In the context of machine learning, the ROC (Receiver Operating Characteristic) curve is a graphical representation that illustrates the performance of a binary classification model across different discrimination thresholds. It plots the true positive rate (sensitivity) against the false positive rate (1-specificity) for various threshold values.
Here’s a breakdown of the key terms related to the ROC curve:
- True Positive Rate (Sensitivity): The proportion of actual positive instances correctly predicted by the model. It is calculated as TP / (TP + FN), where TP is the number of true positives, and FN is the number of false negatives.
- False Positive Rate (1-Specificity): The proportion of actual negative instances incorrectly predicted as positive by the model. It is calculated as FP / (FP + TN), where FP is the number of false positives, and TN is the number of true negatives.

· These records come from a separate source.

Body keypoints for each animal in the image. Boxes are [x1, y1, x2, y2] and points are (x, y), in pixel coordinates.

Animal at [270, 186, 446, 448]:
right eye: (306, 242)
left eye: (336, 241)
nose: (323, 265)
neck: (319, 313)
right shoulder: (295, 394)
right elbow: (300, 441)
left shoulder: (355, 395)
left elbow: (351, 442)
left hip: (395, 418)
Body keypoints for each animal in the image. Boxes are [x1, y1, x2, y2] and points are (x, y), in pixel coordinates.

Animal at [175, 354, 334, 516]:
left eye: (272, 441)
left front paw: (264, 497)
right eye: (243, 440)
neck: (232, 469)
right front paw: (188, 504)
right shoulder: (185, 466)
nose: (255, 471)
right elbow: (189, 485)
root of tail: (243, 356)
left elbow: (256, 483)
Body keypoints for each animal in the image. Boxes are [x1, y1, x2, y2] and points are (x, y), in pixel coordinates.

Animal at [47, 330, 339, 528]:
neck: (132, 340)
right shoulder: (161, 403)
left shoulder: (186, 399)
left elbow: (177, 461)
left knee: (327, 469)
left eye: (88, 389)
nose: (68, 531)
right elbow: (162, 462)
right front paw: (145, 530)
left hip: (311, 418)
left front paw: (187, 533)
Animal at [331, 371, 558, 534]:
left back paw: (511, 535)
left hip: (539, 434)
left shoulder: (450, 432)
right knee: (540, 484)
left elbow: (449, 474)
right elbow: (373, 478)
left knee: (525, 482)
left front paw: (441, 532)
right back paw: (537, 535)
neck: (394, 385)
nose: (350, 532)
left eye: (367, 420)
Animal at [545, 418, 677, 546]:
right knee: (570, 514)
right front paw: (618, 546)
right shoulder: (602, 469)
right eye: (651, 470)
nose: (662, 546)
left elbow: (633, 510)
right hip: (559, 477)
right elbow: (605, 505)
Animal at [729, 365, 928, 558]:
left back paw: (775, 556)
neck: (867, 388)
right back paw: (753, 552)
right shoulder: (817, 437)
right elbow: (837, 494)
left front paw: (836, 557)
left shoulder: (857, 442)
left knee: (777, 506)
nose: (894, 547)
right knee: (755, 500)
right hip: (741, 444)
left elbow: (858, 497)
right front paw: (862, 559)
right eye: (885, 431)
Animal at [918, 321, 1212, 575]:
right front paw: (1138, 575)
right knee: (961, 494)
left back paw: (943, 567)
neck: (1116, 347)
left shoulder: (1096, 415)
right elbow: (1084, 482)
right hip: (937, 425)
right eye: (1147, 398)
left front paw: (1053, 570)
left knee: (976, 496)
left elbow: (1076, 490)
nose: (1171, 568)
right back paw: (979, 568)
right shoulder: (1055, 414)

The ROC curve visually demonstrates the trade-off between sensitivity and specificity across different threshold values. A diagonal line (the line of no-discrimination) represents a random classifier, while a curve that is closer to the top-left corner indicates a better-performing model. The area under the ROC curve (AUC-ROC) is often used as a summary measure of the model’s performance, with a higher AUC indicating better discrimination.
In summary, the ROC curve provides valuable insights into the trade-offs between true positive rate and false positive rate, helping to assess and compare the performance of binary classification models.